▶ **EXERCISE DETAILS**: Output the material exactly, with every line intact.

[DATA FOR THIS EXERCISE — start]

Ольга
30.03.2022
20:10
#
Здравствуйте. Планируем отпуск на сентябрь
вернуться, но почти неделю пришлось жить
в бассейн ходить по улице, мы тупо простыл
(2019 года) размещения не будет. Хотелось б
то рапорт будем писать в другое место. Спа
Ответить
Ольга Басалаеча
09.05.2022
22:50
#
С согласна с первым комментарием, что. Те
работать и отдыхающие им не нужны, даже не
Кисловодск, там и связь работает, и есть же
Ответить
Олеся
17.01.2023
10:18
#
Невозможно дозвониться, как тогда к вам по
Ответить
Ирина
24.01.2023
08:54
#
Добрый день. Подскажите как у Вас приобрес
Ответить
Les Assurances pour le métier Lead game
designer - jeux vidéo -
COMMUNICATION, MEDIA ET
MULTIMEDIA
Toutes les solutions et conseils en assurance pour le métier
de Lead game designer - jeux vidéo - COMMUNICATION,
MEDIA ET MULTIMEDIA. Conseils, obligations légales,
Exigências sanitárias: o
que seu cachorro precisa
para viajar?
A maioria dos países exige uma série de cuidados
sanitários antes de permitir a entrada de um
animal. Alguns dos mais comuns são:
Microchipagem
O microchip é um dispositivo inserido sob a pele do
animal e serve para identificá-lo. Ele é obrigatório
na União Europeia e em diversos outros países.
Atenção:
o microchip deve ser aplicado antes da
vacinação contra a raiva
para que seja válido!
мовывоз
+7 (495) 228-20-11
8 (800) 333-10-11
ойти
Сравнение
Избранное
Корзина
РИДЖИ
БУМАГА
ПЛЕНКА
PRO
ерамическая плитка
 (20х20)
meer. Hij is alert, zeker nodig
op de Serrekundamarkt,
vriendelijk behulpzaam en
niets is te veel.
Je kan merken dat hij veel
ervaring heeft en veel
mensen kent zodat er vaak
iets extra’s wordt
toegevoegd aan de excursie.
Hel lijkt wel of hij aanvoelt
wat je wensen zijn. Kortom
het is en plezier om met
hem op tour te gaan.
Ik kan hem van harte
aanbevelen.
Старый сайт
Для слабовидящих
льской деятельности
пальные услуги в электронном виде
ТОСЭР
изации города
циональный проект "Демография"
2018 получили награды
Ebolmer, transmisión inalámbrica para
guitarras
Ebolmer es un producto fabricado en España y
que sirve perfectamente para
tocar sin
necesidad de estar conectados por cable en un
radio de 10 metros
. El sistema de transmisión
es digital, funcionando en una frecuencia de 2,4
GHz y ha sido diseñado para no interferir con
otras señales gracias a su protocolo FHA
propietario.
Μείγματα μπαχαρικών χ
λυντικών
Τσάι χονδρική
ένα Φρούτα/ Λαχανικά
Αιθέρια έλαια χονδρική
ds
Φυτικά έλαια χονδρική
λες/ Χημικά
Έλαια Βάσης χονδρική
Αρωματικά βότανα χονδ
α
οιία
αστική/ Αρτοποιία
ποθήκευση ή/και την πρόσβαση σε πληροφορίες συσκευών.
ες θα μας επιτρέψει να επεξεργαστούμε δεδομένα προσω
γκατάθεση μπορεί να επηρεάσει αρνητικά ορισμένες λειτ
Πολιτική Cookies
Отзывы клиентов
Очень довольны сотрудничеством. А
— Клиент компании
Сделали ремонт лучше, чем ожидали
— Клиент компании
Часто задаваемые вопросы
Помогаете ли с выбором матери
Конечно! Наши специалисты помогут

[DATA FOR THIS EXERCISE — finish]

▶ **RESULT OF THE TASK**:
Ольга
30.03.2022
20:10
#
Здравствуйте. Планируем отпуск на сентябрь
вернуться, но почти неделю пришлось жить
в бассейн ходить по улице, мы тупо простыл
(2019 года) размещения не будет. Хотелось б
то рапорт будем писать в другое место. Спа
Ответить
Ольга Басалаеча
09.05.2022
22:50
#
С согласна с первым комментарием, что. Те
работать и отдыхающие им не нужны, даже не
Кисловодск, там и связь работает, и есть же
Ответить
Олеся
17.01.2023
10:18
#
Невозможно дозвониться, как тогда к вам по
Ответить
Ирина
24.01.2023
08:54
#
Добрый день. Подскажите как у Вас приобрес
Ответить
Les Assurances pour le métier Lead game
designer - jeux vidéo -
COMMUNICATION, MEDIA ET
MULTIMEDIA
Toutes les solutions et conseils en assurance pour le métier
de Lead game designer - jeux vidéo - COMMUNICATION,
MEDIA ET MULTIMEDIA. Conseils, obligations légales,
Exigências sanitárias: o
que seu cachorro precisa
para viajar?
A maioria dos países exige uma série de cuidados
sanitários antes de permitir a entrada de um
animal. Alguns dos mais comuns são:
Microchipagem
O microchip é um dispositivo inserido sob a pele do
animal e serve para identificá-lo. Ele é obrigatório
na União Europeia e em diversos outros países.
Atenção:
o microchip deve ser aplicado antes da
vacinação contra a raiva
para que seja válido!
мовывоз
+7 (495) 228-20-11
8 (800) 333-10-11
ойти
Сравнение
Избранное
Корзина
РИДЖИ
БУМАГА
ПЛЕНКА
PRO
ерамическая плитка
 (20х20)
meer. Hij is alert, zeker nodig
op de Serrekundamarkt,
vriendelijk behulpzaam en
niets is te veel.
Je kan merken dat hij veel
ervaring heeft en veel
mensen kent zodat er vaak
iets extra’s wordt
toegevoegd aan de excursie.
Hel lijkt wel of hij aanvoelt
wat je wensen zijn. Kortom
het is en plezier om met
hem op tour te gaan.
Ik kan hem van harte
aanbevelen.
Старый сайт
Для слабовидящих
льской деятельности
пальные услуги в электронном виде
ТОСЭР
изации города
циональный проект "Демография"
2018 получили награды
Ebolmer, transmisión inalámbrica para
guitarras
Ebolmer es un producto fabricado en España y
que sirve perfectamente para
tocar sin
necesidad de estar conectados por cable en un
radio de 10 metros
. El sistema de transmisión
es digital, funcionando en una frecuencia de 2,4
GHz y ha sido diseñado para no interferir con
otras señales gracias a su protocolo FHA
propietario.
Μείγματα μπαχαρικών χ
λυντικών
Τσάι χονδρική
ένα Φρούτα/ Λαχανικά
Αιθέρια έλαια χονδρική
ds
Φυτικά έλαια χονδρική
λες/ Χημικά
Έλαια Βάσης χονδρική
Αρωματικά βότανα χονδ
α
οιία
αστική/ Αρτοποιία
ποθήκευση ή/και την πρόσβαση σε πληροφορίες συσκευών.
ες θα μας επιτρέψει να επεξεργαστούμε δεδομένα προσω
γκατάθεση μπορεί να επηρεάσει αρνητικά ορισμένες λειτ
Πολιτική Cookies
Отзывы клиентов
Очень довольны сотрудничеством. А
— Клиент компании
Сделали ремонт лучше, чем ожидали
— Клиент компании
Часто задаваемые вопросы
Помогаете ли с выбором матери
Конечно! Наши специалисты помогут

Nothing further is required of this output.